MySQL vs. MariaDB – Many Indexes vs. One Multi-Column Index

indexmariadbMySQLstatisticswhere

I need to optimize my MariaDB tables index.
I've read a lot of very interesting things on StackExchange, but I'm not sure to have the answer for my case.

In my case, I have a table named TableA which contains more than 40 millions records (stats purposes) with these columns :

  • ID (PK)
  • A (INT)
  • B (INT)
  • C (INT)
  • D (INT)

I make different queries on this table, with many of the 4 columns in the WHERE clause.
For example, I can have these columns in WHERE clause of the same query :

  • A, B and C
  • A and B
  • A and D
  • A, C and D
  • B and D
  • B, C and D
  • C and D
  • only A
  • only B
  • etc.

I can encounter every case.
What would be the best way to index that table which count more than 40 millions records ?
Should I make only one INDEX with all 4 columns ? Or 4 different indexes ?
This table is used everytime in my app, and contains sensitive data…(for stats purposes).

Thank you for your help !

Joffrey

Best Answer

There is no perfect answer. A possibly good answer is...

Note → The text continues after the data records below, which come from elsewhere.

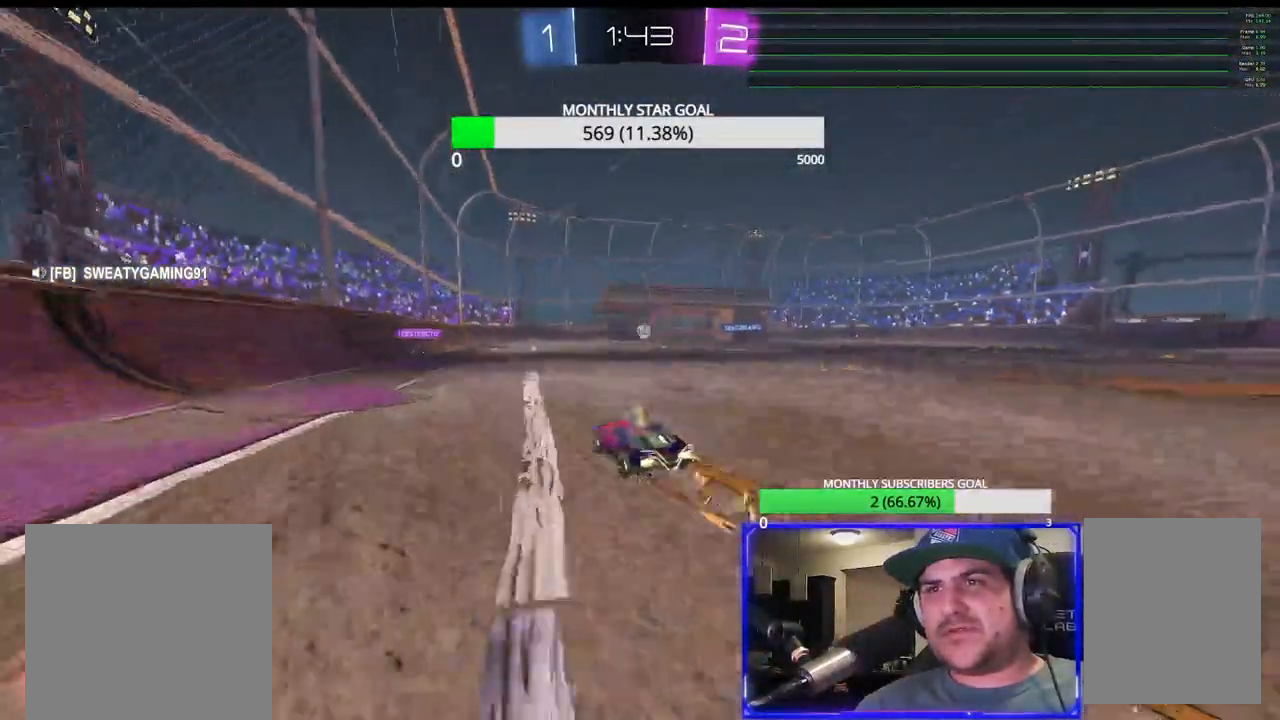
{"buttons": ["R2"], "left_stick": "center", "right_stick": "center", "events": [[83, "left_stick", "up"], [117, "L3", "down"], [133, "CROSS", "down"], [133, "R1", "up"], [200, "CROSS", "up"], [267, "CROSS", "down"], [300, "L3", "up"], [333, "left_stick", "center"], [350, "CROSS", "up"]]}
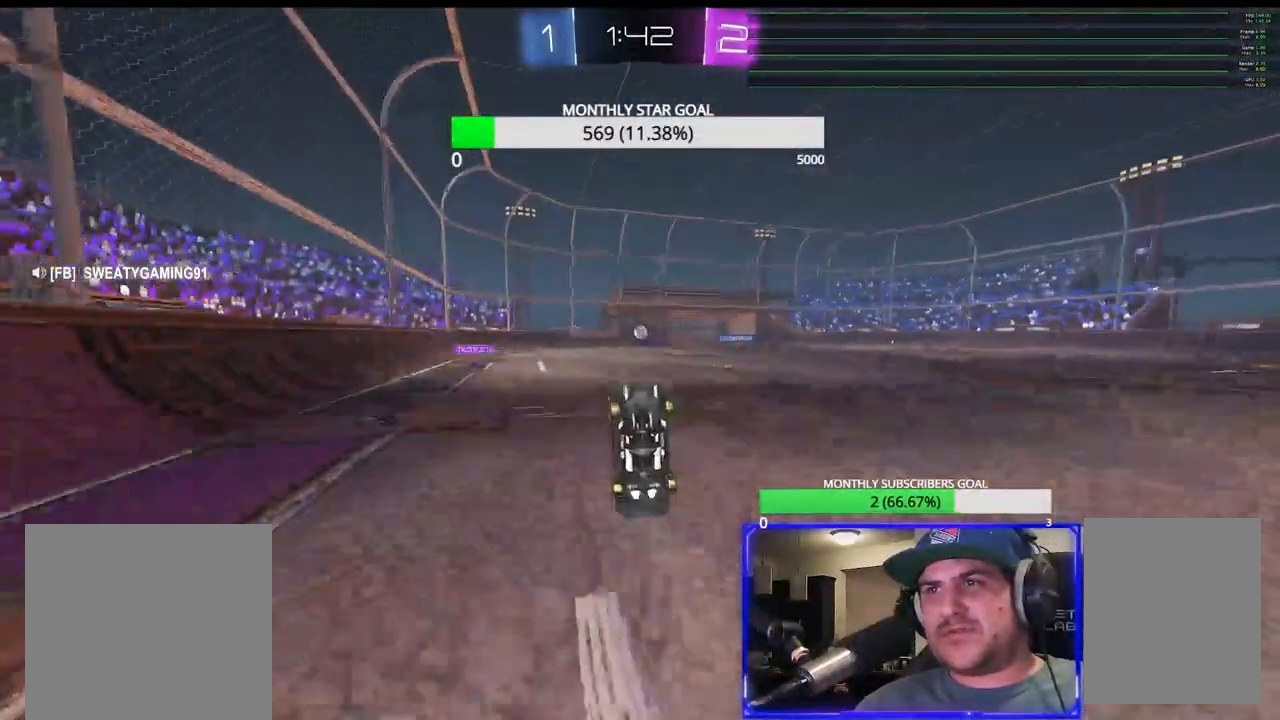
{"buttons": ["R2"], "left_stick": "center", "right_stick": "center", "events": []}
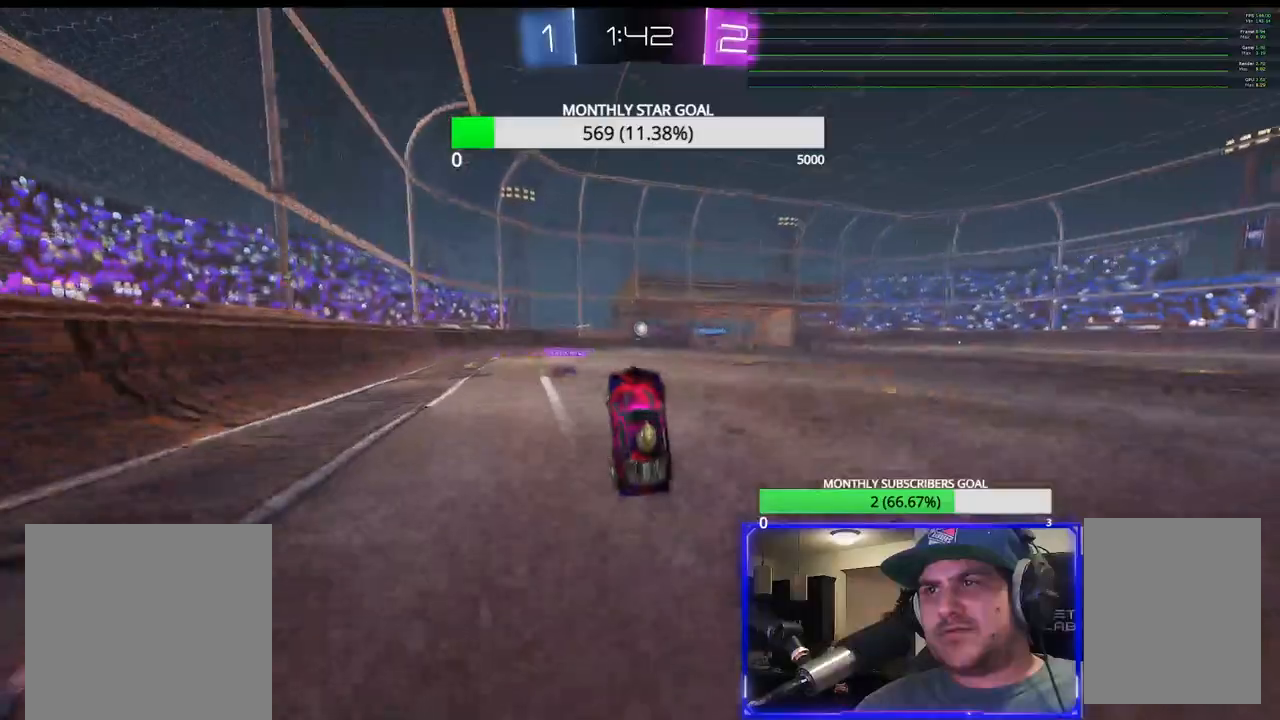
{"buttons": ["R2"], "left_stick": "center", "right_stick": "center", "events": []}
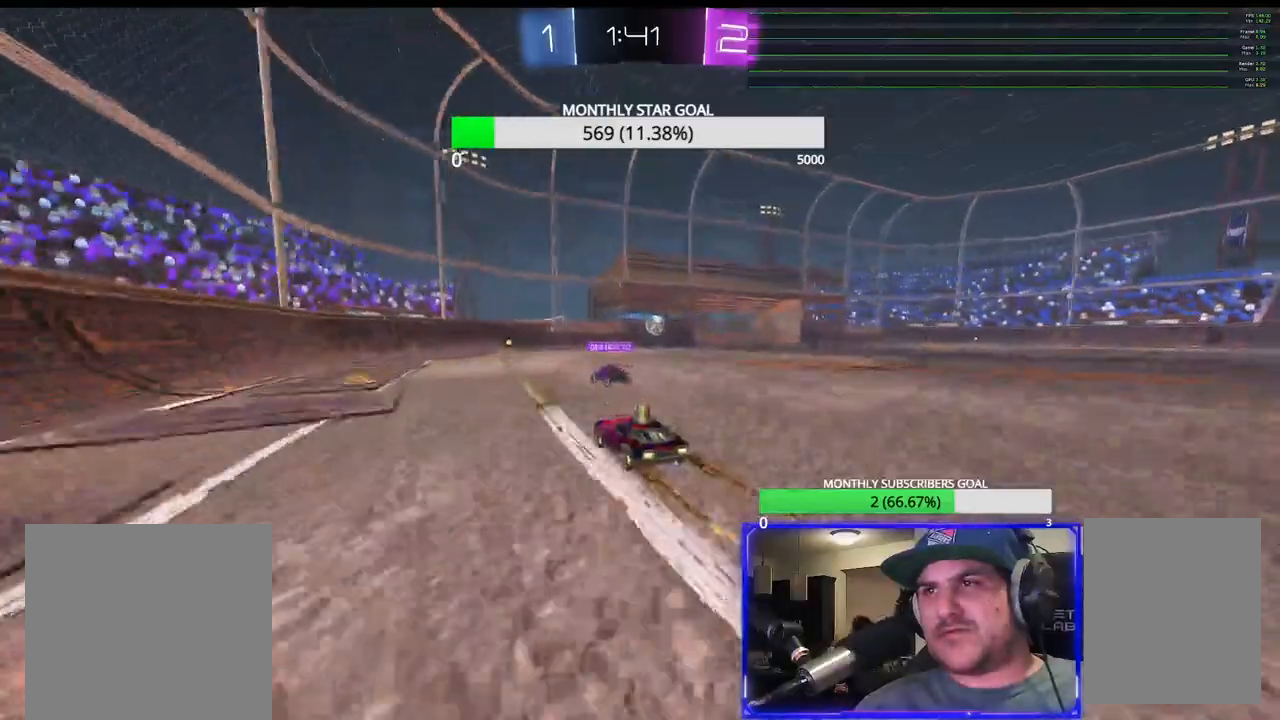
{"buttons": ["R1", "R2"], "left_stick": "center", "right_stick": "center", "events": [[283, "R1", "down"]]}
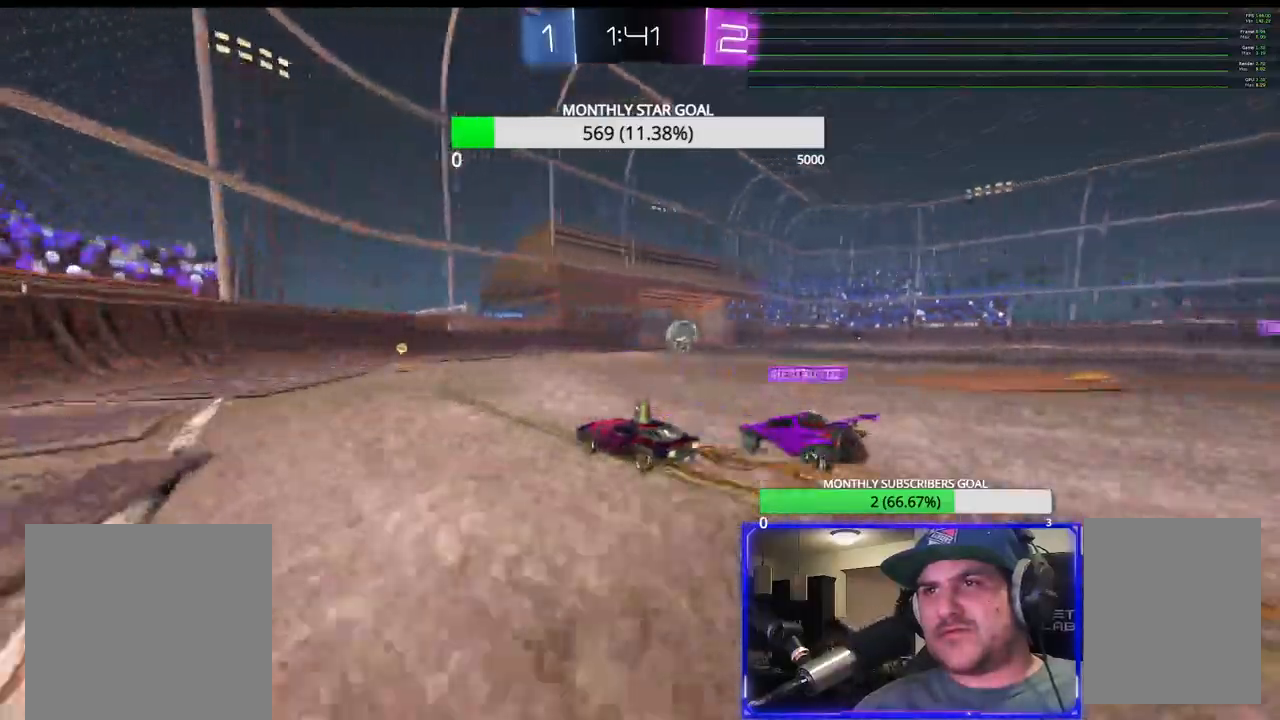
{"buttons": ["R2"], "left_stick": "up-right", "right_stick": "center", "events": [[317, "left_stick", "up-right"], [367, "R1", "up"]]}
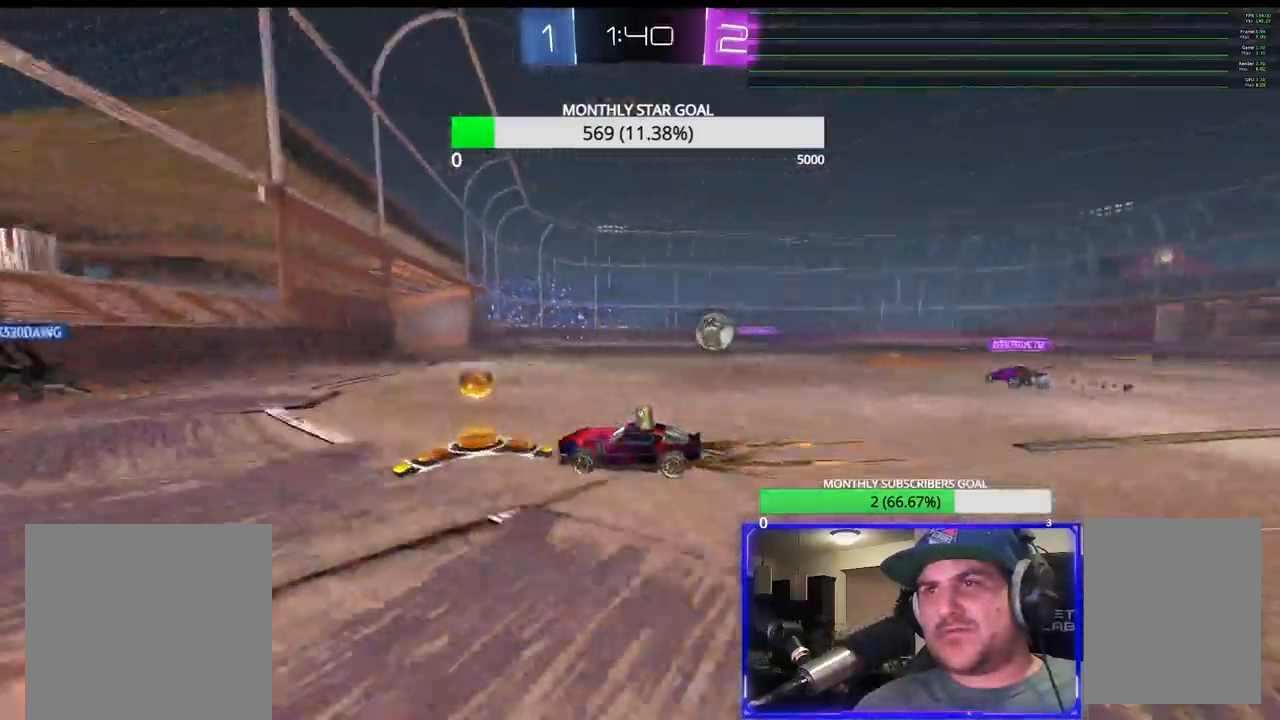
{"buttons": ["R2"], "left_stick": "center", "right_stick": "center", "events": [[233, "R1", "down"], [317, "left_stick", "center"], [400, "R1", "up"]]}
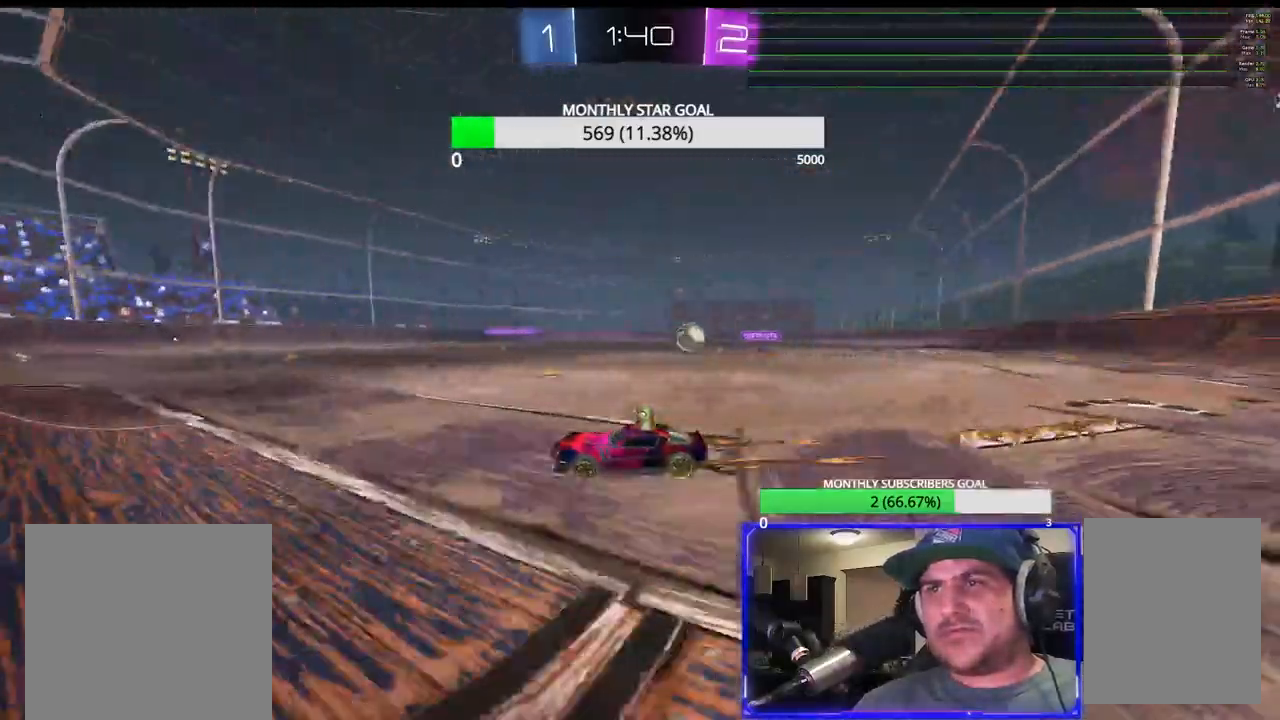
{"buttons": ["R2"], "left_stick": "right", "right_stick": "center", "events": [[17, "left_stick", "right"], [67, "R2", "up"], [100, "L2", "down"], [233, "L2", "up"], [250, "R2", "down"]]}
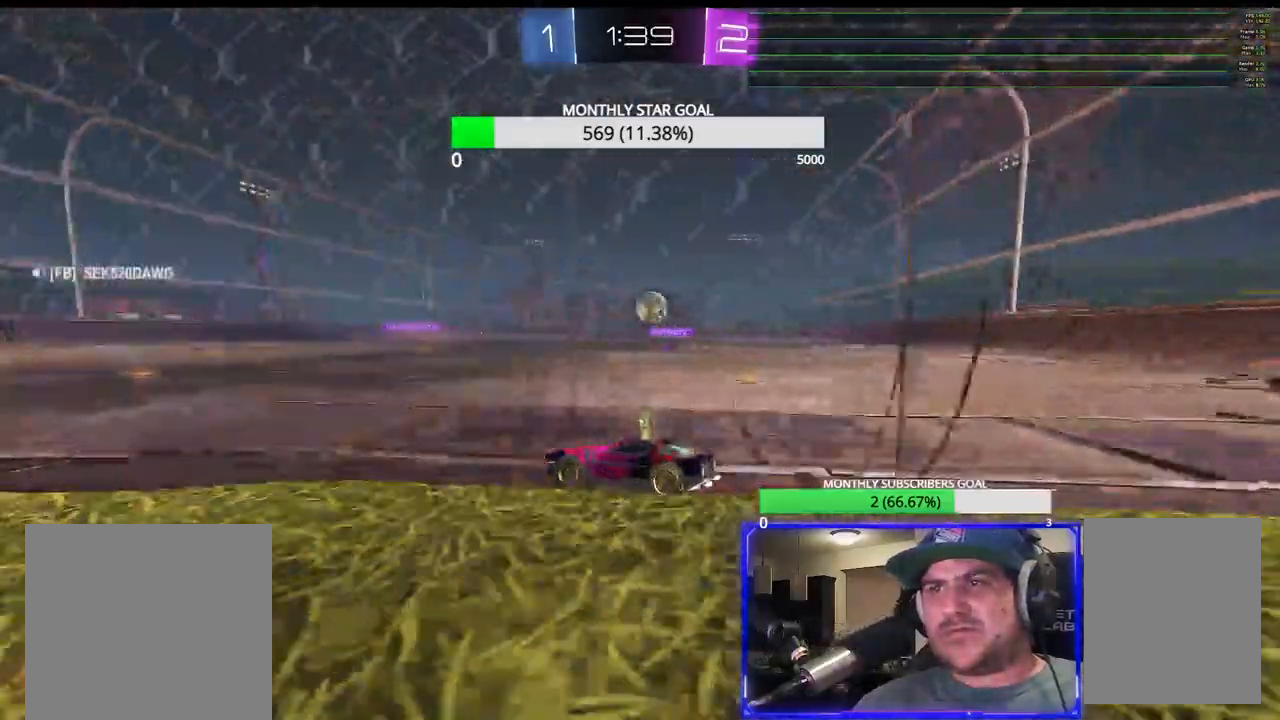
{"buttons": ["R1", "R2"], "left_stick": "center", "right_stick": "center", "events": [[167, "L3", "down"], [250, "left_stick", "down"], [300, "CROSS", "down"], [300, "R1", "down"], [467, "CROSS", "up"], [467, "L3", "up"], [500, "left_stick", "center"]]}
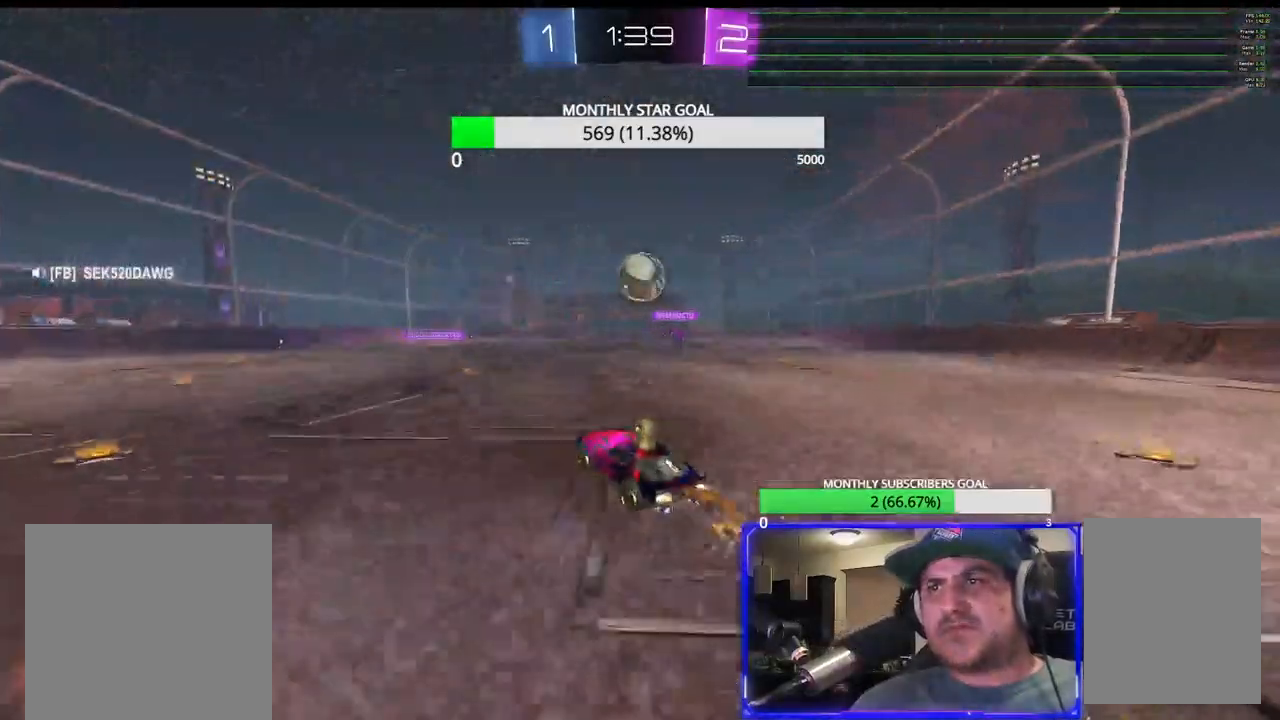
{"buttons": ["SQUARE", "R1", "R2", "L3"], "left_stick": "up-right", "right_stick": "center", "events": [[33, "CROSS", "down"], [117, "CROSS", "up"], [150, "left_stick", "up-right"], [167, "L3", "down"], [433, "SQUARE", "down"]]}
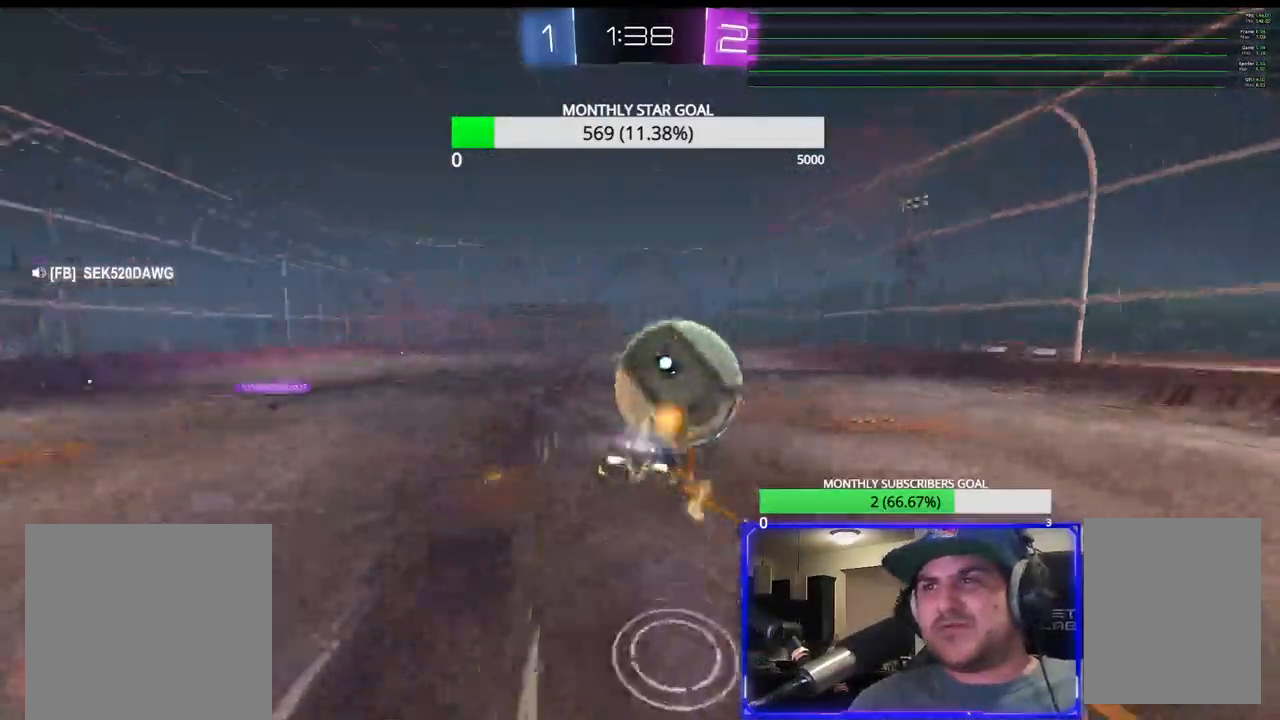
{"buttons": ["SQUARE", "R2"], "left_stick": "up-right", "right_stick": "center", "events": [[83, "L3", "up"], [317, "R1", "up"], [317, "left_stick", "center"], [500, "left_stick", "up-right"]]}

First, are the columns compared with = constant? Or a "range", such as > constant? For now, I will assume only =.

How selective are the values? True/false values are not; let's ignore them.

Assuming the 'worst' case (always =, all are selective), let's take the 6 permutations of two columns:

INDEX(a, b) -- for (a), (a,b), (a,b,c), (a,b,d), (a,b,c,d)
INDEX(a, c)
INDEX(a, d)
INDEX(b, c)
INDEX(b, d)
INDEX(c, d)

This list will handle all the one- and two-column tests efficiently, and at least help when you use 3 or 4 columns.

If some column is always used in a range, then never put anything after it in the INDEX. If, for example, b is always tested via a range, change the 4th and 5th to (c,b) and (d,b)

Other tips:

  • You say INT. That allows 4 billion values and takes 4 bytes. Use a smaller datatype. 40M distinct values needs INT UNSIGNED, but if you have something with only a million distinct values, consider MEDIUMINT UNSIGNED (3 bytes, 0..16M). Etc. The rationale is that making the table and indexes smaller helps decrease I/O, hence improves speed.
  • Do you need id? Or is some combo of the columns unique and could become the PK, there by elimination id?
  • If there are common patterns, extend some of the indexes. For example, if usually when users test a and c, they also test b, then change (a, c) to (a, c, b).
  • Use InnoDB.
  • If any column is "low cardinality", then no index will be used when the WHERE clause mentions only that column; live with it. That column, when combined with others, works fine.
  • Do not over-normalize. I hope that a,b,c,d are not normalizations of floats or datetimes. Note how this hooks into my comments about "ranges".

If you would like to discuss further, please provide some extra clues about the data and queries involved. (Note that I had to do hand-waving about flags and ranges.)